* PAGE TEXT
====================

Since the process was meant to last at least 10 days, she took time off work, she said. “When I started my holidays, I thought it would be restful.” In fact, she told the court, she felt a constant state of fatigue.

She couldn't sleep any more; she got stomach cramps; she came out in a rash and got spots.

But after 13 days of vitamins and running and hours in the sauna, she felt as if she had achieved a breakthrough, she felt good. She had also lost four kilos (8.8 lbs).

When she filled in the personality test again – the one that had first brought her into the centre – she expected it to register this transformation. But it showed only a slight improvement. She was totally demoralised.

For me it was an effort to take a holiday and do the Purification Rundown, and to hear that there was a ‘slight improvement’ – that was hard to hear.”

By now however, she had other problems.

I had to close my bank accounts,” she told the court, in tears now. And once her bank accounts were empty – her current account, her savings account, even part of her life insurance money – she took out a bank loan.

Then the money from that loan ran out. But Valli was there to advise her.

When I said I had no more money, he said ‘That's not a problem, we are going to find a solution.’” Valli called someone he knew at a branch of the SOFINCO bank and arranged a loan. He even accompanied her to the bank.

By now the people at the centre were urging her to give up her job, move out of her flat and come and work for them. The pay was substantially less than what she had been earning, but they told her she would be able to do courses for free.

====================

* PROBLEM A
In the passage about the Purification Rundown, how much weight had she lost after 13 days?
* PROBLEM B
Pick up the account of her time at the centre with a new paragraph, beginning right after its final sentence.

====================

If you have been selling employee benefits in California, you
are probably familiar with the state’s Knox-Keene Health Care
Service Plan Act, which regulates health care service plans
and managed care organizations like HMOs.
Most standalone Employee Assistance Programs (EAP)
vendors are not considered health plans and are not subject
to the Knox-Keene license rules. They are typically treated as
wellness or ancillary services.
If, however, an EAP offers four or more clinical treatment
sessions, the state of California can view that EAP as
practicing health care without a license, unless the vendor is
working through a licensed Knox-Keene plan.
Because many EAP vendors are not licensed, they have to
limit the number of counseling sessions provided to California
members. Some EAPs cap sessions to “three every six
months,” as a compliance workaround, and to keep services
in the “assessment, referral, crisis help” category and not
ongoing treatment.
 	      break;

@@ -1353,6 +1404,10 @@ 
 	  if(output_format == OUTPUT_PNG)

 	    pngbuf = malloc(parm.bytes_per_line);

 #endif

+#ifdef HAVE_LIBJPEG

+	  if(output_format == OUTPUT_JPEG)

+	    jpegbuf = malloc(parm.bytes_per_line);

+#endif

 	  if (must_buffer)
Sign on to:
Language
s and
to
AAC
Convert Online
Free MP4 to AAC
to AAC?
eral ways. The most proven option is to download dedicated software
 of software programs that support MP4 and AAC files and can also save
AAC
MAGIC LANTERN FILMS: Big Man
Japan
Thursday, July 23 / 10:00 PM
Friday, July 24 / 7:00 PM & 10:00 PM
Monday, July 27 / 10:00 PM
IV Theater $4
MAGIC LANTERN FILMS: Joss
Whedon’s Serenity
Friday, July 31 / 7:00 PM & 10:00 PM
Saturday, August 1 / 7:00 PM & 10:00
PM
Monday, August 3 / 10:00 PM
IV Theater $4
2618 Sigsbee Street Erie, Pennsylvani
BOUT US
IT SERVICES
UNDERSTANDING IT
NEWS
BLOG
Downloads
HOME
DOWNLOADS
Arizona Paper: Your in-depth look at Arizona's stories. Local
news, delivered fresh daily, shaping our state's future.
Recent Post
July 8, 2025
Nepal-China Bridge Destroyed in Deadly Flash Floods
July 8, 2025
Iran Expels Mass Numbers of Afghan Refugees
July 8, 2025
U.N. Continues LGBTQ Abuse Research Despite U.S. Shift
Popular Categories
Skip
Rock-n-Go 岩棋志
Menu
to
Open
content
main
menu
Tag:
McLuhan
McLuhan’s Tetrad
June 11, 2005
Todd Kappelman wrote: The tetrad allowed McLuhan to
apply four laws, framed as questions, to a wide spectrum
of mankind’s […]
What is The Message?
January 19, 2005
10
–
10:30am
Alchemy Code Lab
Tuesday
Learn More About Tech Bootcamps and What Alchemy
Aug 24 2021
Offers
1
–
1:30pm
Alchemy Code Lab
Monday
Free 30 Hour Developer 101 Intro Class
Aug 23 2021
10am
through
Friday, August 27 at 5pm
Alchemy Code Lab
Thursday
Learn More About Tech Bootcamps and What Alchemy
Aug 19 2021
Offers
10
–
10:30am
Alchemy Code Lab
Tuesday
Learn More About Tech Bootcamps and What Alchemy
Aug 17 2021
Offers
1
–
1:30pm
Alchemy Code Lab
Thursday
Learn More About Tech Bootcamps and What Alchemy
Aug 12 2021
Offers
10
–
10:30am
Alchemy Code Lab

====================

* TASK OUTPUT A
Four kilos (8.8 lbs).

* TASK OUTPUT B
Her handlers also encouraged her to tell her family about Scientology, coaching her on how to explain it to them.

But when she approached them in September, it turned out that they had done their own research. Her ex-boyfriend, to whom she had sent a copy of
Dianetics, had tipped them off.

It was he who said, 'Do you know what you are getting into?'” she told the court. Her family showed her press cuttings critical of the movement.

In the end I realised I had fallen into a system that wasn't necessarily what I was looking for... I didn't realise it was going to cost so much money.”

Her family persuaded her to break with Scientology. “I phoned to say that I didn’t want to continue. They asked me why, but I didn't want to talk about it.”

Although they called back and tried to arrange for a meeting in a café, on the advice of her family she refused the meeting. They also put her in touch with UNADFI, who advised her from that point on.

Looking back, she said that when she got involved in Scientology she had been going through a bad time in her life. “I was depressed. I had just suffered a break-up: I wasn't well.

They took advantage of my weakness, of my psychological state... for me, the aim [of Scientology] is to use people, to use their weaknesses to get their money.”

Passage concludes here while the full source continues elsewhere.